けれど実際に関わってみれば何度も助けられているし、しかしそれに対して見返りを求められることも無く。楠木さんはお勤めで高天原に時々行っているんだけど、栴様は秘術に優れていることはもちろん、何事もそつなくこなす器用さと、筋道の通った考え方とで、諸事滞りなく捌いてしまうそうな。そしてそれが、以前別の神様がこなした結果よりも数段改善された結果になるという。
今では帰ってくるたびに、今日も栴殿のお陰で仕事が順調に終わった、まさにああいう傑物こそ上に立つに相応しいと毎度毎度機嫌良さげに一杯やるのがお決まりになっている。

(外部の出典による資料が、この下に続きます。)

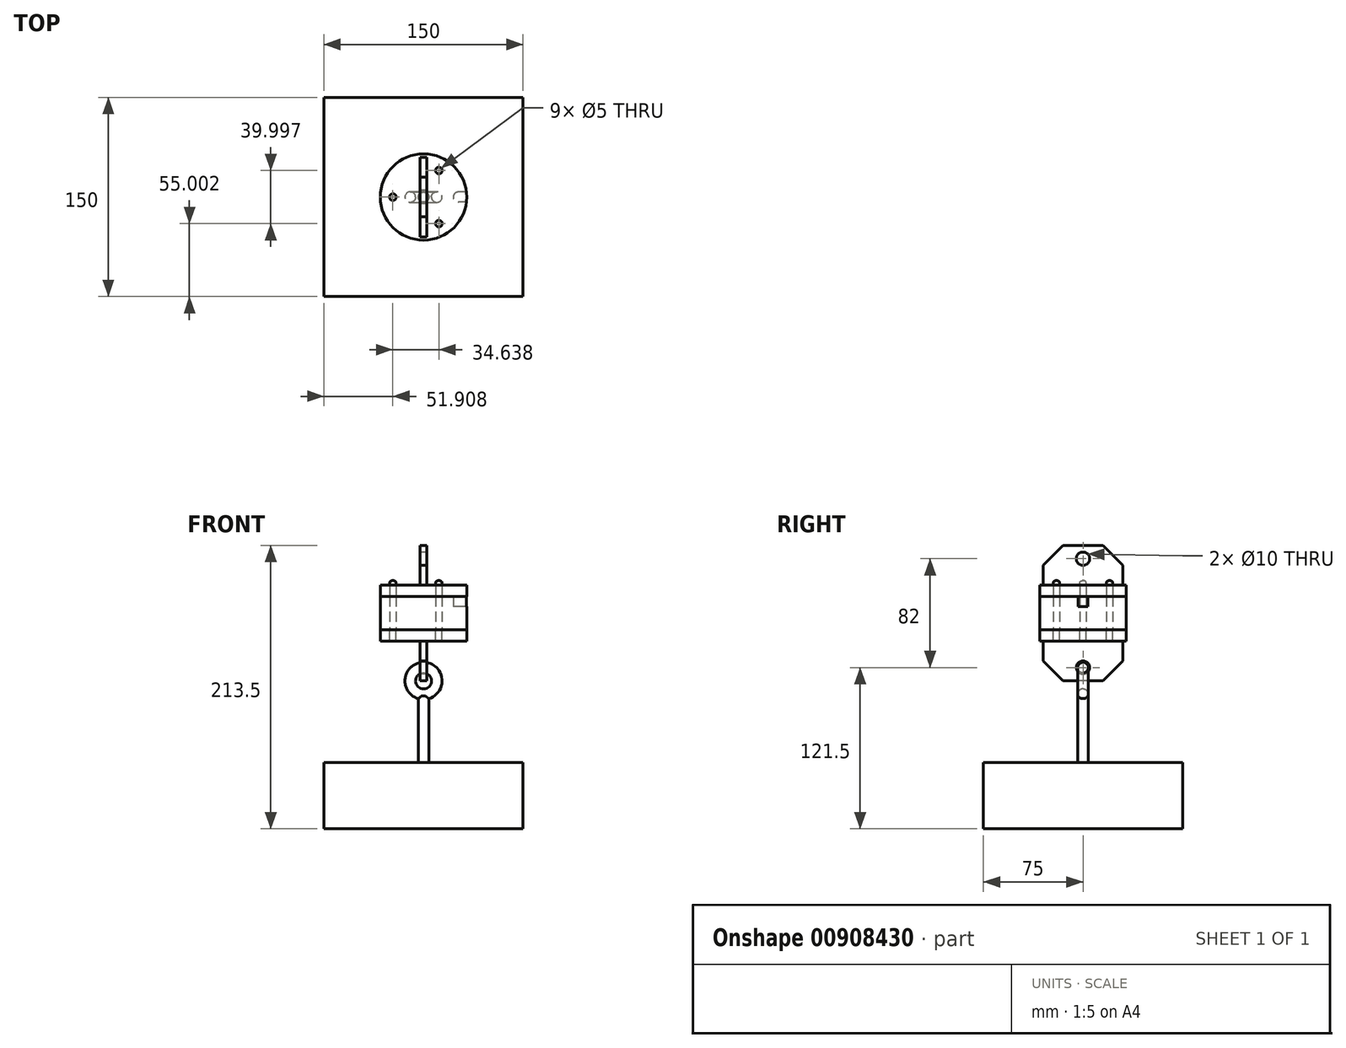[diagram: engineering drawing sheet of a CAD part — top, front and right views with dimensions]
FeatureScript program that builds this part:
annotation { "Feature Type Name" : "Feature", "Feature Type Description" : "" }
export const myFeature = defineFeature(function(context is Context, id is Id, definition is map)
    precondition{}
    {
        {
            var Q0;
            Q0=qCreatedBy(makeId("Top.planeOp"),FACE);
            var sketch = newSketch(context, id + "F0", { "sketchPlane" : qUnion([Q0])});
            skCircle(sketch, "E0", {"center": v(0, 0) * mm, "radius": 32.5 * mm});
            skLineSegment(sketch, "E1.bottom", {"start": v(75, -75) * mm, "end": v(-75, -75) * mm});
            skLineSegment(sketch, "E1.top", {"start": v(75, 75) * mm, "end": v(-75, 75) * mm});
            skLineSegment(sketch, "E1.left", {"start": v(75, -75) * mm, "end": v(75, 75) * mm});
            skLineSegment(sketch, "E1.right", {"start": v(-75, -75) * mm, "end": v(-75, 75) * mm});
            skCircle(sketch, "E2", {"center": v(-23.1, 0) * mm, "radius": 2.5 * mm});
            skCircle(sketch, "E3.1.0", {"center": v(11.55, -20) * mm, "radius": 2.5 * mm});
            skCircle(sketch, "E3.2.0", {"center": v(11.55, 20) * mm, "radius": 2.5 * mm});
            skLineSegment(sketch, "E4.bottom", {"start": v(38.86, -3.75) * mm, "end": v(26.14, -3.75) * mm});
            skLineSegment(sketch, "E4.top", {"start": v(38.86, 3.75) * mm, "end": v(26.14, 3.75) * mm});
            skLineSegment(sketch, "E4.left", {"start": v(38.86, -3.75) * mm, "end": v(38.86, 3.75) * mm});
            skLineSegment(sketch, "E4.right", {"start": v(26.14, -3.75) * mm, "end": v(26.14, 3.75) * mm});
            skPoint(sketch, "E4.middle", {"position": v(32.5, 0) * mm});
            skArc(sketch, "E5", {"start": v(26.14, 3.75) * mm, "mid": v(22.39, 0) * mm, "end": v(26.14, -3.75) * mm});
            skSolve(sketch);
        }
        {
            var Q0;
            Q0=makeQuery(id+"F0.imprint","IMPRINT",FACE,{"disambiguationData":[TD([[makeQuery(id+"F0.imprint","IMPRINT",EDGE,{"derivedFrom":sQuery(id+"F0.wireOp",EDGE,"E2")}),-1.0]])]});
            var Q1;
            Q1=makeQuery(id+"F0.imprint","IMPRINT",FACE,{"disambiguationData":[TD([[makeQuery(id+"F0.imprint","IMPRINT",EDGE,{"derivedFrom":sQuery(id+"F0.wireOp",EDGE,"E4.right")}),1.0]])]});
            var Q2;
            {var subQ6=sQuery(id+"F0.wireOp",EDGE,"E4.right");Q2=makeQuery(id+"F0.imprint","IMPRINT",FACE,{"disambiguationData":[TD([[makeQuery(id+"F0.imprint","IMPRINT",EDGE,{"derivedFrom":subQ6}),-1.0]])]});}
            extrude(context, id + "F1", {"entities" : qUnion([Q0, Q1, Q2]), "depth" : 25 * mm, "offsetDistance" : 25 * mm});
        }
        {
            var Q0;
            Q0=makeQuery(id+"F0.imprint","IMPRINT",FACE,{"disambiguationData":[TD([[makeQuery(id+"F0.imprint","IMPRINT",EDGE,{"derivedFrom":sQuery(id+"F0.wireOp",EDGE,"E2")}),-1.0]])]});
            var Q1;
            Q1=makeQuery(id+"F0.imprint","IMPRINT",FACE,{"disambiguationData":[TD([[makeQuery(id+"F0.imprint","IMPRINT",EDGE,{"derivedFrom":sQuery(id+"F0.wireOp",EDGE,"E4.right")}),1.0]])]});
            var Q2;
            {var subQ6=sQuery(id+"F0.wireOp",EDGE,"E4.right");Q2=makeQuery(id+"F0.imprint","IMPRINT",FACE,{"disambiguationData":[TD([[makeQuery(id+"F0.imprint","IMPRINT",EDGE,{"derivedFrom":subQ6}),-1.0]])]});}
            extrude(context, id + "F2", {"entities" : qUnion([Q0, Q1, Q2]), "depth" : 33.5 * mm, "offsetDistance" : 25 * mm, "hasSecondDirection" : true, "secondDirectionOppositeDirection" : false, "secondDirectionDepth" : 25 * mm});
        }
        {
            var Q0;
            Q0=makeQuery(id+"F0.imprint","IMPRINT",FACE,{"disambiguationData":[TD([[makeQuery(id+"F0.imprint","IMPRINT",EDGE,{"derivedFrom":sQuery(id+"F0.wireOp",EDGE,"E2")}),-1.0]])]});
            var Q1;
            {var subQ6=sQuery(id+"F0.wireOp",EDGE,"E4.right");Q1=makeQuery(id+"F0.imprint","IMPRINT",FACE,{"disambiguationData":[TD([[makeQuery(id+"F0.imprint","IMPRINT",EDGE,{"derivedFrom":subQ6}),-1.0]])]});}
            var Q2;
            Q2=makeQuery(id+"F0.imprint","IMPRINT",FACE,{"disambiguationData":[TD([[makeQuery(id+"F0.imprint","IMPRINT",EDGE,{"derivedFrom":sQuery(id+"F0.wireOp",EDGE,"E4.right")}),1.0]])]});
            extrude(context, id + "F3", {"entities" : qUnion([Q0, Q1, Q2]), "oppositeDirection" : true, "depth" : 8.5 * mm, "offsetDistance" : 25 * mm});
        }
        {
            var Q0;
            Q0=qCreatedBy(makeId("Right.planeOp"),FACE);
            var sketch = newSketch(context, id + "F4", { "sketchPlane" : qUnion([Q0])});
            skLineSegment(sketch, "E6.bottom", {"start": v(30, 33.5) * mm, "end": v(-30, 33.5) * mm});
            skLineSegment(sketch, "E6.top", {"start": v(30, 63.5) * mm, "end": v(-30, 63.5) * mm});
            skLineSegment(sketch, "E6.left", {"start": v(30, 33.5) * mm, "end": v(30, 63.5) * mm});
            skLineSegment(sketch, "E6.right", {"start": v(-30, 33.5) * mm, "end": v(-30, 63.5) * mm});
            skPoint(sketch, "E6.middle", {"position": v(0, 48.5) * mm});
            skLineSegment(sketch, "E7.bottom", {"start": v(30, -38.5) * mm, "end": v(-30, -38.5) * mm});
            skLineSegment(sketch, "E7.top", {"start": v(30, -8.5) * mm, "end": v(-30, -8.5) * mm});
            skLineSegment(sketch, "E7.left", {"start": v(30, -38.5) * mm, "end": v(30, -8.5) * mm});
            skLineSegment(sketch, "E7.right", {"start": v(-30, -38.5) * mm, "end": v(-30, -8.5) * mm});
            skPoint(sketch, "E7.middle", {"position": v(0, -23.5) * mm});
            skCircle(sketch, "E8", {"center": v(0, 53.5) * mm, "radius": 5 * mm});
            skCircle(sketch, "E9", {"center": v(0, -28.5) * mm, "radius": 5 * mm});
            skCircle(sketch, "E10", {"center": v(0, -28.5) * mm, "radius": 4 * mm});
            skSolve(sketch);
        }
        {
            var Q0;
            Q0=makeQuery(id+"F4.imprint","IMPRINT",FACE,{"disambiguationData":[TD([[makeQuery(id+"F4.imprint","IMPRINT",EDGE,{"derivedFrom":sQuery(id+"F4.wireOp",EDGE,"E6.bottom")}),-1.0]])]});
            var Q1;
            Q1=makeQuery(id+"F4.imprint","IMPRINT",FACE,{"disambiguationData":[TD([[makeQuery(id+"F4.imprint","IMPRINT",EDGE,{"derivedFrom":sQuery(id+"F4.wireOp",EDGE,"E7.bottom")}),-1.0]])]});
            extrude(context, id + "F5", {"entities" : qUnion([Q0, Q1]), "endBound" : BoundingType.SYMMETRIC, "depth" : 5 * mm, "offsetDistance" : 25 * mm});
        }
        {
            var Q0;
            Q0=makeQuery(id+"F5.opExtrude","SWEPT_EDGE",EDGE,{"disambiguationData":[OSD([sQuery(id+"F4.wireOp",EDGE,"E6.top"),sQuery(id+"F4.wireOp",EDGE,"E6.right")])]});
            var Q1;
            Q1=makeQuery(id+"F5.opExtrude","SWEPT_EDGE",EDGE,{"disambiguationData":[OSD([sQuery(id+"F4.wireOp",EDGE,"E6.top"),sQuery(id+"F4.wireOp",EDGE,"E6.left")])]});
            var Q2;
            Q2=makeQuery(id+"F5.opExtrude","SWEPT_EDGE",EDGE,{"disambiguationData":[OSD([sQuery(id+"F4.wireOp",EDGE,"E7.bottom"),sQuery(id+"F4.wireOp",EDGE,"E7.right")])]});
            var Q3;
            Q3=makeQuery(id+"F5.opExtrude","SWEPT_EDGE",EDGE,{"disambiguationData":[OSD([sQuery(id+"F4.wireOp",EDGE,"E7.bottom"),sQuery(id+"F4.wireOp",EDGE,"E7.left")])]});
            chamfer(context, id + "F6", {"entities" : qUnion([Q0, Q1, Q2, Q3]), "width" : 15 * mm, "tangentPropagation" : true});
        }
        {
            var Q0;
            Q0=makeQuery(id+"F0.imprint","IMPRINT",FACE,{"disambiguationData":[TD([[makeQuery(id+"F0.imprint","IMPRINT",EDGE,{"derivedFrom":sQuery(id+"F0.wireOp",EDGE,"E2")}),1.0]])]});
            var Q1;
            Q1=makeQuery(id+"F0.imprint","IMPRINT",FACE,{"disambiguationData":[TD([[makeQuery(id+"F0.imprint","IMPRINT",EDGE,{"derivedFrom":sQuery(id+"F0.wireOp",EDGE,"E3.2.0")}),1.0]])]});
            var Q2;
            Q2=makeQuery(id+"F0.imprint","IMPRINT",FACE,{"disambiguationData":[TD([[makeQuery(id+"F0.imprint","IMPRINT",EDGE,{"derivedFrom":sQuery(id+"F0.wireOp",EDGE,"E3.1.0")}),1.0]])]});
            extrude(context, id + "F7", {"entities" : qUnion([Q0, Q1, Q2]), "depth" : 37 * mm, "offsetDistance" : 25 * mm, "hasSecondDirection" : true, "secondDirectionOppositeDirection" : false, "secondDirectionDepth" : 33.5 * mm});
        }
        {
            var Q0;
            Q0=makeQuery(id+"F7.opExtrude","CAP_EDGE",EDGE,{"disambiguationData":[OSD([sQuery(id+"F0.wireOp",EDGE,"E2")])],"isStart":false});
            var Q1;
            Q1=makeQuery(id+"F7.opExtrude","CAP_EDGE",EDGE,{"disambiguationData":[OSD([sQuery(id+"F0.wireOp",EDGE,"E3.2.0")])],"isStart":false});
            var Q2;
            Q2=makeQuery(id+"F7.opExtrude","CAP_EDGE",EDGE,{"disambiguationData":[OSD([sQuery(id+"F0.wireOp",EDGE,"E3.1.0")])],"isStart":false});
            fillet(context, id + "F8", {"entities" : qUnion([Q0, Q1, Q2]), "radius" : 2 * mm, "tangentPropagation" : true, "allowEdgeOverflow" : false});
        }
        {
            var Q0;
            Q0=makeQuery(id+"F0.imprint","IMPRINT",FACE,{"disambiguationData":[TD([[makeQuery(id+"F0.imprint","IMPRINT",EDGE,{"derivedFrom":sQuery(id+"F0.wireOp",EDGE,"E4.right")}),1.0]])]});
            var Q1;
            {var subQ6=sQuery(id+"F0.wireOp",EDGE,"E4.right");Q1=makeQuery(id+"F0.imprint","IMPRINT",FACE,{"disambiguationData":[TD([[makeQuery(id+"F0.imprint","IMPRINT",EDGE,{"derivedFrom":subQ6}),-1.0]])]});}
            extrude(context, id + "F9", {"entities" : qUnion([Q0, Q1]), "operationType" : NewBodyOperationType.REMOVE, "depth" : 25 * mm, "offsetDistance" : 25 * mm, "hasSecondDirection" : true, "secondDirectionOppositeDirection" : false, "secondDirectionDepth" : 17.5 * mm});
        }
        {
            var Q0;
            Q0=makeQuery(id+"F0.imprint","IMPRINT",FACE,{"disambiguationData":[TD([[makeQuery(id+"F0.imprint","IMPRINT",EDGE,{"derivedFrom":sQuery(id+"F0.wireOp",EDGE,"E1.bottom")}),-1.0]])]});
            var Q1;
            Q1=makeQuery(id+"F0.imprint","IMPRINT",FACE,{"disambiguationData":[TD([[makeQuery(id+"F0.imprint","IMPRINT",EDGE,{"derivedFrom":sQuery(id+"F0.wireOp",EDGE,"E2")}),-1.0]])]});
            var Q2;
            Q2=makeQuery(id+"F0.imprint","IMPRINT",FACE,{"disambiguationData":[TD([[makeQuery(id+"F0.imprint","IMPRINT",EDGE,{"derivedFrom":sQuery(id+"F0.wireOp",EDGE,"E3.2.0")}),1.0]])]});
            var Q3;
            Q3=makeQuery(id+"F0.imprint","IMPRINT",FACE,{"disambiguationData":[TD([[makeQuery(id+"F0.imprint","IMPRINT",EDGE,{"derivedFrom":sQuery(id+"F0.wireOp",EDGE,"E2")}),1.0]])]});
            var Q4;
            Q4=makeQuery(id+"F0.imprint","IMPRINT",FACE,{"disambiguationData":[TD([[makeQuery(id+"F0.imprint","IMPRINT",EDGE,{"derivedFrom":sQuery(id+"F0.wireOp",EDGE,"E3.1.0")}),1.0]])]});
            var Q5;
            Q5=makeQuery(id+"F0.imprint","IMPRINT",FACE,{"disambiguationData":[TD([[makeQuery(id+"F0.imprint","IMPRINT",EDGE,{"derivedFrom":sQuery(id+"F0.wireOp",EDGE,"E4.right")}),1.0]])]});
            var Q6;
            {var subQ6=sQuery(id+"F0.wireOp",EDGE,"E4.right");Q6=makeQuery(id+"F0.imprint","IMPRINT",FACE,{"disambiguationData":[TD([[makeQuery(id+"F0.imprint","IMPRINT",EDGE,{"derivedFrom":subQ6}),-1.0]])]});}
            var Q7;
            {var subQ5=sQuery(id+"F0.wireOp",EDGE,"E4.left");Q7=makeQuery(id+"F0.imprint","IMPRINT",FACE,{"disambiguationData":[TD([[makeQuery(id+"F0.imprint","IMPRINT",EDGE,{"derivedFrom":subQ5}),1.0]])]});}
            extrude(context, id + "F10", {"entities" : qUnion([Q0, Q1, Q2, Q3, Q4, Q5, Q6, Q7]), "oppositeDirection" : true, "depth" : 150 * mm, "offsetDistance" : 25 * mm, "hasSecondDirection" : true, "secondDirectionOppositeDirection" : true, "secondDirectionDepth" : 100 * mm});
        }
        {
            var Q0;
            Q0=qCreatedBy(makeId("Front.planeOp"),FACE);
            var sketch = newSketch(context, id + "F11", { "sketchPlane" : qUnion([Q0])});
            skCircle(sketch, "E11", {"center": v(0, -38.5) * mm, "radius": 10 * mm});
            skSolve(sketch);
        }
        {
            var Q0;
            Q0=makeQuery(id+"F4.imprint","IMPRINT",FACE,{"disambiguationData":[TD([[makeQuery(id+"F4.imprint","IMPRINT",EDGE,{"derivedFrom":sQuery(id+"F4.wireOp",EDGE,"E10")}),1.0]])]});
            var Q1;
            Q1=sQuery(id+"F11.wireOp",EDGE,"E11");
            revolve(context, id + "F12", {"surfaceOperationType" : NewSurfaceOperationType.NEW, "entities" : qUnion([Q0]), "axis" : qUnion([Q1]), "revolveType" : RevolveType.FULL});
        }
        {
            var Q0;
            Q0=makeQuery(id+"F0.imprint","IMPRINT",FACE,{"disambiguationData":[TD([[makeQuery(id+"F0.imprint","IMPRINT",EDGE,{"derivedFrom":sQuery(id+"F0.wireOp",EDGE,"E1.bottom")}),-1.0]])]});
            var sketch = newSketch(context, id + "F13", { "sketchPlane" : qUnion([Q0])});
            skCircle(sketch, "E12", {"center": v(0, 0) * mm, "radius": 4 * mm});
            skSolve(sketch);
        }
        {
            var Q0;
            Q0=makeQuery(id+"F13.imprint","IMPRINT",FACE,{"disambiguationData":[TD([[makeQuery(id+"F13.imprint","IMPRINT",EDGE,{"derivedFrom":sQuery(id+"F13.wireOp",EDGE,"E12")}),1.0]])]});
            extrude(context, id + "F14", {"entities" : qUnion([Q0]), "operationType" : NewBodyOperationType.ADD, "oppositeDirection" : true, "depth" : 100 * mm, "offsetDistance" : 25 * mm, "hasSecondDirection" : true, "secondDirectionOppositeDirection" : true, "secondDirectionDepth" : 50 * mm});
        }
    });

はぁーっと何度目かのため息の楠木さんを見つめて、さっちゃんが首を傾げた。
「ねえ、さらさも園遊始いける?」
「いけるというか、紗良紗をお披露目しろという意味だよ、これは…」
「じゃあ行きたいっ」
「ええ?!でも」
「高天原に行けば、その栴の宰相にも会えるでしょ?さらさも見てみたい。」
「さっちゃん、言い方!」
「雪花はうるさいなぁー。」
「ううーん…でもなぁ」
楠木さんは心配そうにさっちゃんに向き合う。
「園遊始は、御子神同士にとっては序列争いの場だよ。他の御子神と諍いになったら危ないし…中には紗良紗に心無いことをいう輩もいるだろう。お前は御子神ではあるけれど、後ろ盾が強い訳でもないし、お前が嫌な思いをするだろうことが目に見えているから。うーん、栴殿に相談してみようかな…」
「なぁんだ、そんなこと。さらさ大丈夫よ。他の子とけんかなんかしないよ。」
「でも、不安なのは御子神そのものより、その親というか」
俄かにさっちゃんが両手を組んで眼差しに懇願を込めた。
「さらさね、私を産んでくださったお母様にも一目お会いしてみたいの。ね、お願い。一回だけでいいから。」
さっちゃんの上目遣いに楠木さんは抗えるのかな。
「それは、いつかはとは確かに、思っているけど」
「じゃあいい機会じゃない?ね、いいでしょ?」
「でも…それは成人の辺りでもいいんじゃないかな?」
「成人?!そんなの、先すぎるよぉ…」
「…」
「さらさ、高天原行ってみたいぃ」
悲しそうに眉を下げたり、真剣な眼差しでまっすぐ見つめてみたり。さっちゃんも武器が増えた。
しかし、珍しく楠木さんは首を縦に振らない。
「…もうちょっと大きくなってからでも高天原は逃げないよ?紗良紗はとても優秀だから、周りにやっかまれないか心配なんだ。そのうちに、もっと別の機会が」
「そんなこと言って、本当はさらさが恥ずかしい子だから、だから連れてってくれないんだ!」
さっちゃんは瞳に涙を溜めて、ばっと立ち上がって部屋から飛び出していった。
「そんな…そんなわけあるか!」
楠木さんは、絶望を漂わせて頽れた。